Knack or technique: Honing your sales skills

Selling can be a wonderful and rewarding profession if it's conducted ethically, professionally and with integrity and many successful businesses today rely one hundred percent on having a proficient sales team.
In the past, the proverbial salesman at the door selling vacuum cleaners created a negative legacy that is now outdated. In the 21st century, selling is not about making someone buy something that they don't need, but rather about translating what the buyer's needs are, before providing the best possible solution.

This means that a sales person needs to have certain requirements in order to be effective.

So what are they?
    • They should be comfortable with engaging with people. This doesn't mean they have to have the extroverted, party-animal type of personality to fit the bill. The quiet, analytical type will sell successfully in a quiet, analytical way. The fact is, that with sales, there is no getting away from dealing with people vis a vis.
    • The other requirement that is absolutely necessary is resilience...and a huge amount of it.
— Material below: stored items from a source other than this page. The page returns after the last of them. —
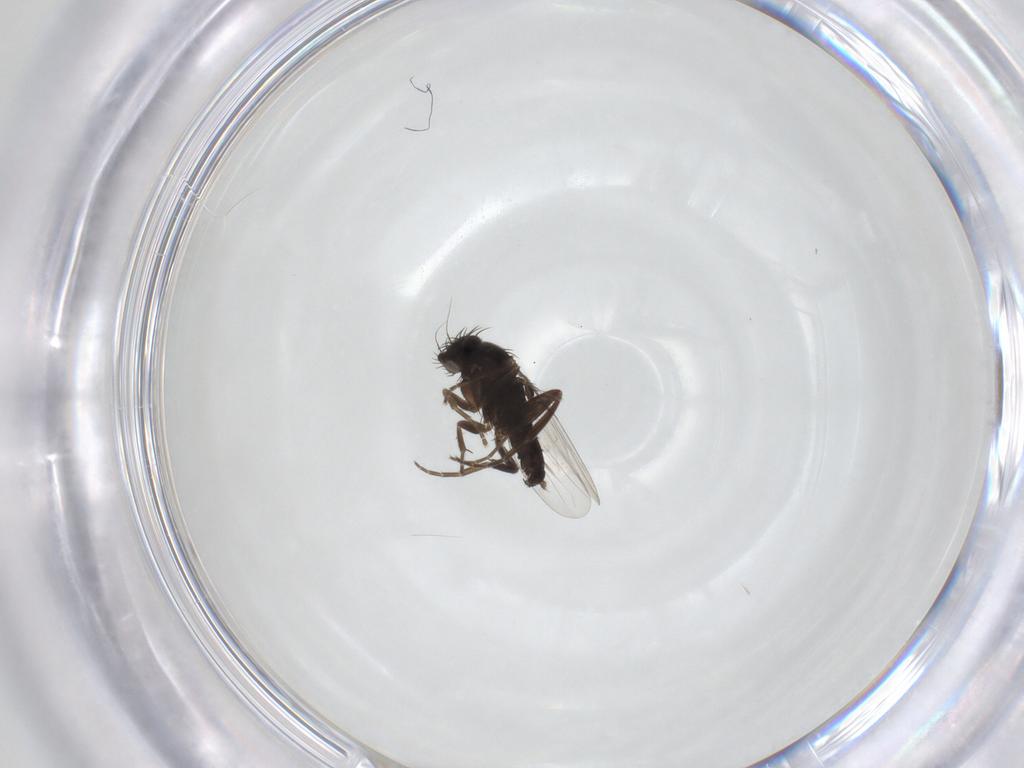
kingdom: Animalia
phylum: Arthropoda
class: Insecta
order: Diptera
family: Phoridae
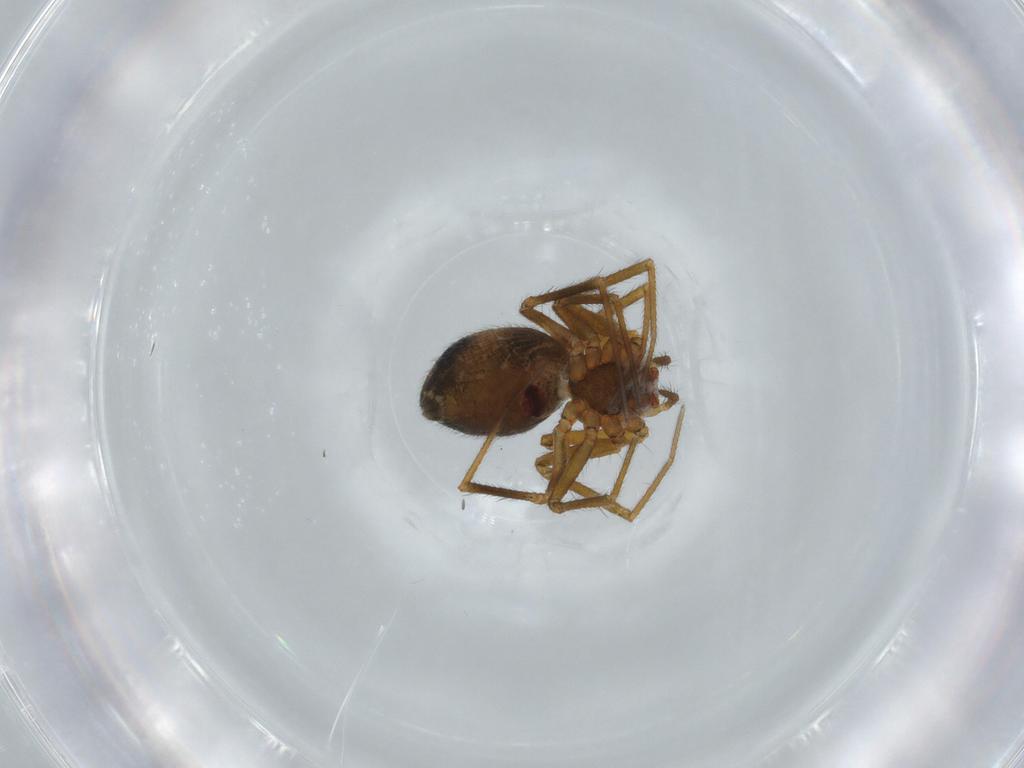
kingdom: Animalia
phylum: Arthropoda
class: Arachnida
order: Araneae
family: Linyphiidae
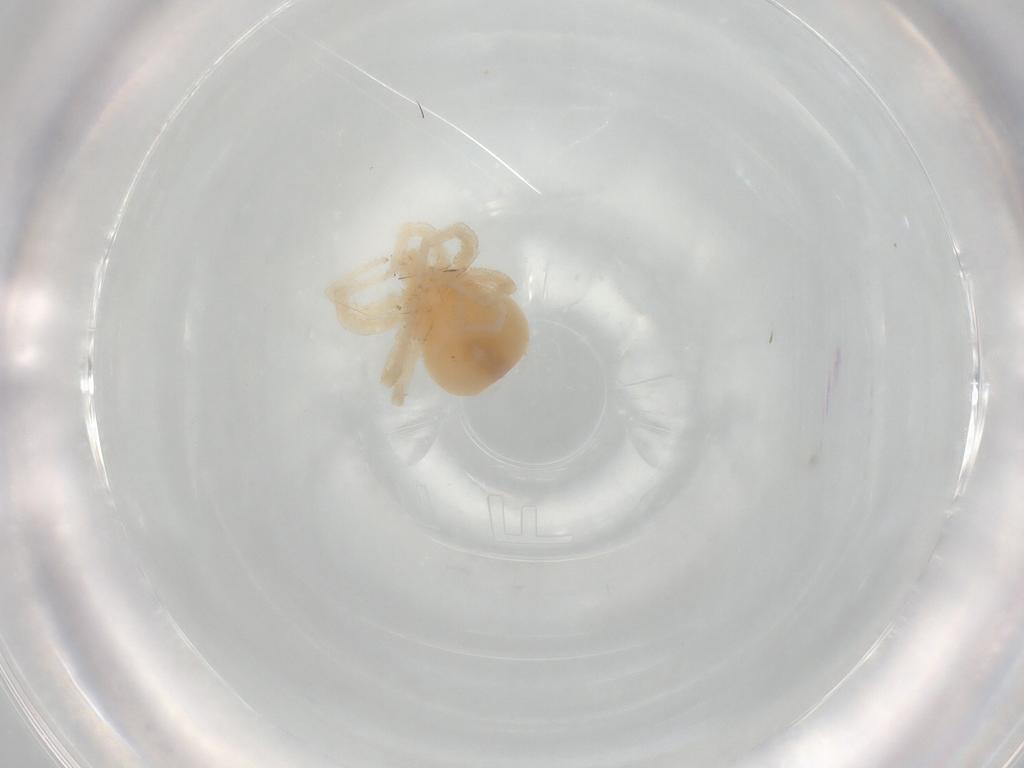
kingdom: Animalia
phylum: Arthropoda
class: Arachnida
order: Trombidiformes
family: Anystidae
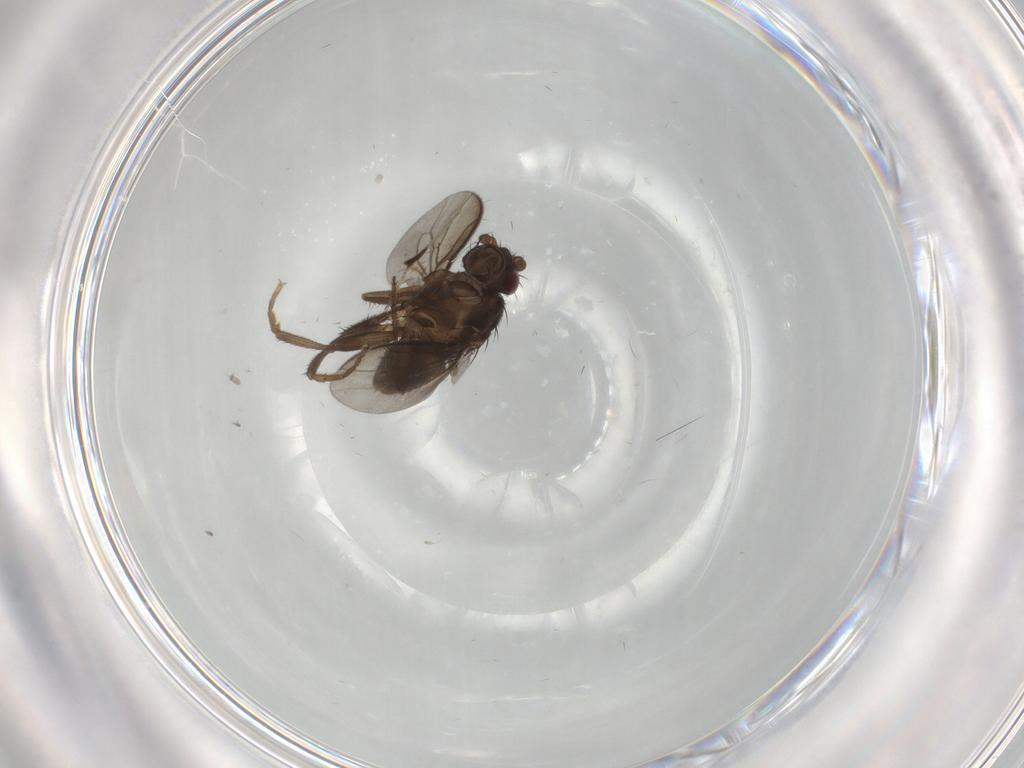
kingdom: Animalia
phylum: Arthropoda
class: Insecta
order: Diptera
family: Sphaeroceridae
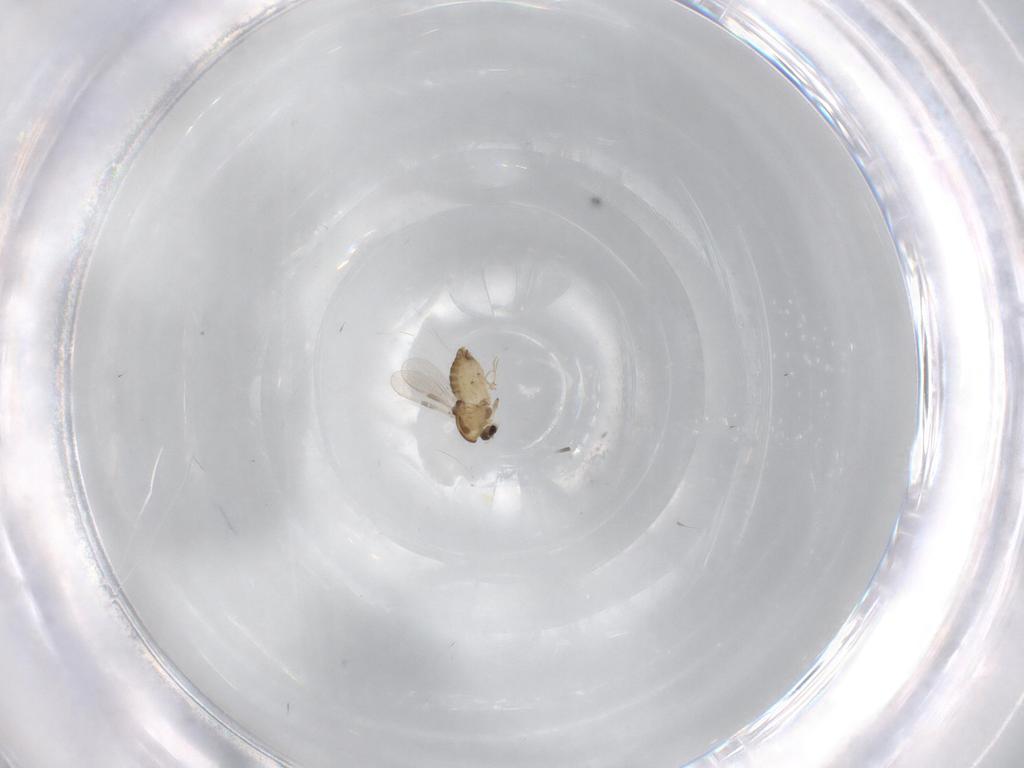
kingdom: Animalia
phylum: Arthropoda
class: Insecta
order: Diptera
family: Chironomidae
The seller will have to face many negatives before they reach a positive and they have to have the ability to bounce back with the same enthusiasm with which they started.
A positive attitude helps to work through the no's as well as with people being rude or dismissive, so a buoyant personality might be an advantage when it comes to confrontations of the unpleasant kind.

Understand the buyer

Sales techniques have certainly evolved over time as competition becomes fiercer. It's now imperative to become more involved with a buyer in order to sell more effectively, consequently there is a more collaborative or consultative way of selling. Discussion is crucial to fully understand the client's needs, before coming up with the perfect solution.

For example, if you go to a store with the intention of buying a TV, you're faced with a mind-boggling choice. The accomplished salesperson will start by asking what your needs are: where is the TV going to go, how much space do you have, what kind of quality are you looking for or is it going to go on top of the microwave? So the sales person has become a problem solver, an advisor who is not interested in a once-off sale, but rather in the longevity of the future relationship between buyer and seller.

Depending on what you are selling, whether it's a product, an idea or a service, the techniques remain the same the world over, ensuring that if you're in sales, there's always a job out there.

Good listener

But it's not necessarily the great talker who is going to reap the most sales. It's actually the good listener who establishes him or herself as the top seller in business. The skilled salesperson asks the relevant questions and listens to what the client needs. The ability to understand and acknowledge what the buyer wants and then to translate the product's benefits to the client, is what is going to clinch the deal.

A degree of EQ also comes into it, because understanding your target market and the kind of person you're dealing with refines your sales skills further. So perhaps this is an added requirement: adapting to different people will give you a different approach each time. Honing these sales skills means that your relationships with clients are going to be long-lasting, simply because you've understood and adapted accordingly.

However, ideally, the chameleon-like quality of the salesperson shouldn't mean that they must be disingenuous in order to engage the buyer.

Be honest with the consumer

At Avo Vision, we have a philosophy that we stick to: Be real and be yourself. It all comes back to ethics and not pulling the wool over someone's eyes.

Being honest will definitely get you return business, as most people want to deal with someone whom they can trust and who will deliver what they promise.

So the age-old profession of selling has come a long way from its humble origins of trade and barter. If you don't do the hard work and if you're going to take shortcuts, your exchange experience won't really be a good one; and anyway, you'll only be selling yourself short.
    
 
Dean Smith
Dean Smith
That was a great read, thanks Grant. I've been in sales for a few years and have done exceptionally well - certain personalities seem to thrive more than others. In terms of the approach it's great to read where it's at. I love the "quiet, analytical way" you speak about.